Monday, Nov. 22, 1982

A Deal in the Pipeline

When he became Secretary of State five months ago, soft-spoken George Shultz inherited one of the most emotional and dangerous disputes to rock the Western alliance in the entire postwar period. It began with the crackdown in Poland. To punish the Soviets for their role in the affair, President Reagan was determined to use economic sanctions to halt or delay construction of the $10 billion pipeline that would carry Soviet natural gas from Siberia to Western Europe. Reagan banned sales of American products for the pipeline, but then outraged his European allies five months ago by extending the embargo to cover equipment made by U.S. subsidiaries abroad and by foreign firms operating under U.S. licenses. United in defiance, Britain, France, West Germany and Italy rejected the U.S. move, charging that it amounted to an infringement of national sovereignty.

During the smoldering stalemate that ensued, Shultz quietly began trying to persuade both Reagan and the European allies to accept a broad East-West trade agreement that would end the damaging confrontation over the pipeline.

After arduous negotiations with the West Europeans, the Canadians and the Japanese, Shultz and Under Secretary of State Lawrence Eagleburger last week succeeded. At week's end the President announced that the sanctions would be lifted in the context of a vague gentleman's agreement among the allies on the conditions of East-West trade.
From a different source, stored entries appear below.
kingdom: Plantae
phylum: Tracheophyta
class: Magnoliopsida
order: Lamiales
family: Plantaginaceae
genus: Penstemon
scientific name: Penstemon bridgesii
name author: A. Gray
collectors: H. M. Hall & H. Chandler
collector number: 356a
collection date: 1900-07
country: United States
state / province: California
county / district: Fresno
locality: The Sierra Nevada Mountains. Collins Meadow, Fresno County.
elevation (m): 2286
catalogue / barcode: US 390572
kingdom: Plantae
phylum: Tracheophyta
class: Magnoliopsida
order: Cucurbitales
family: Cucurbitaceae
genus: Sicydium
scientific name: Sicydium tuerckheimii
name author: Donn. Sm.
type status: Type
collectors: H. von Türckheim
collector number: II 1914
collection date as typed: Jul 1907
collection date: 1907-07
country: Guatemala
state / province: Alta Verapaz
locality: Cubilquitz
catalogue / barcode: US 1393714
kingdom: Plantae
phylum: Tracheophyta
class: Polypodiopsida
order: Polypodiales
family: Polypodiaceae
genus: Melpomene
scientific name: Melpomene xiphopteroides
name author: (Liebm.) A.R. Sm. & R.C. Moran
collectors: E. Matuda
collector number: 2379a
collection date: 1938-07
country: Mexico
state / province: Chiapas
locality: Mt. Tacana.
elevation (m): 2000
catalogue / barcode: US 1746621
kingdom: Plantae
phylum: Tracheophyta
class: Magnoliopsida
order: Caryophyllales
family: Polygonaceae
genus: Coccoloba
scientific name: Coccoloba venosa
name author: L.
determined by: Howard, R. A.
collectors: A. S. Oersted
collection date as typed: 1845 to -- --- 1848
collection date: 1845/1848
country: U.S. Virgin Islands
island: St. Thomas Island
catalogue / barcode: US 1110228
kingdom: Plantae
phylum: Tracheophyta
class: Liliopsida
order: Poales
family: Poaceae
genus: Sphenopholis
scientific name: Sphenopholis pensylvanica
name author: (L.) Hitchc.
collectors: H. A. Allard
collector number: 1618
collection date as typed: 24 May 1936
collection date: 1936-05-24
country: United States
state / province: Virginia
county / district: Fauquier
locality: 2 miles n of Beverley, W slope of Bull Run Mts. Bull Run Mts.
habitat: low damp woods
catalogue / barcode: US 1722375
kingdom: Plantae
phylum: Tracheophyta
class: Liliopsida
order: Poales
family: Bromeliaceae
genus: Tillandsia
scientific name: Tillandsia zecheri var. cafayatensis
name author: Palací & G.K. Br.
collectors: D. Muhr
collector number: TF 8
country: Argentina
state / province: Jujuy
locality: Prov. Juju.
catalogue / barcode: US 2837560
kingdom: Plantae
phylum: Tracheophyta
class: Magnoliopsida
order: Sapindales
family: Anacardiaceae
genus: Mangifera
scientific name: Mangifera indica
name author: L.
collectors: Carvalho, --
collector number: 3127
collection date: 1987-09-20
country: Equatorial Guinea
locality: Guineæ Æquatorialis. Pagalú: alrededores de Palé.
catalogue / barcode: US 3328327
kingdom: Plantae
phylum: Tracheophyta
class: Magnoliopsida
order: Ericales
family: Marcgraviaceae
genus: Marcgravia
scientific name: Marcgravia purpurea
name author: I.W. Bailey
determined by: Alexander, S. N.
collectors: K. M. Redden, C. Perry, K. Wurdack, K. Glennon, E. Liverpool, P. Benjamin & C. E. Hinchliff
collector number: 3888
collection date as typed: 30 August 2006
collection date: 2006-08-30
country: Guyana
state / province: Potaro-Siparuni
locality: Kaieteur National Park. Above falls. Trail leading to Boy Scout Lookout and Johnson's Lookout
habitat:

The decision, said Reagan, was "a victory for all the allies."

Under terms of the agreement, said Reagan, the Western nations pledged "not to engage in trade arrangements which contribute to the military or strategic advantage of the U.S.S.R. or serve to preferentially aid the heavily militarized Soviet economy." Particular attention would be paid to the sale of high-technology goods, including those involved in oil and gas production. The allies also agreed to undertake an "urgent" study of alternatives to the importation of Soviet energy supplies, and promised to sign no new contracts with Moscow for natural gas imports until that study was completed. As part of the arrangements, the allies vowed to tighten existing controls on the sale of strategic items to the Soviets, and to "harmonize" their credit policies in East-West commerce.

According to U.S. negotiators, the Europeans, especially the French, repeatedly tried to water down the language of the proposed compromise in the belief that Reagan needed a deal before this month's U.S. mid-term elections. The French were particularly opposed to raising interest rates on government-subsidized loans to the Soviet bloc, arguing that such a move would give unfair advantage to West Germany and Japan. Prevailing interest rates in those countries are lower than in France, so West German and Japanese companies can afford to give cheap credit to the East without government subsidy.

Another French demand was that the exact substance of the anti-Soviet understanding must remain a secret. On that point, Reagan gave in: the agreement is known semi-officially as a "non-paper." However it is described, the understanding that allowed Reagan to lift the sanctions on the pipeline was hailed by most West European governments. Ever anxious to stand by their principles, the French, however, issued only a cryptic statement declaring that they were "not a party to the agreement."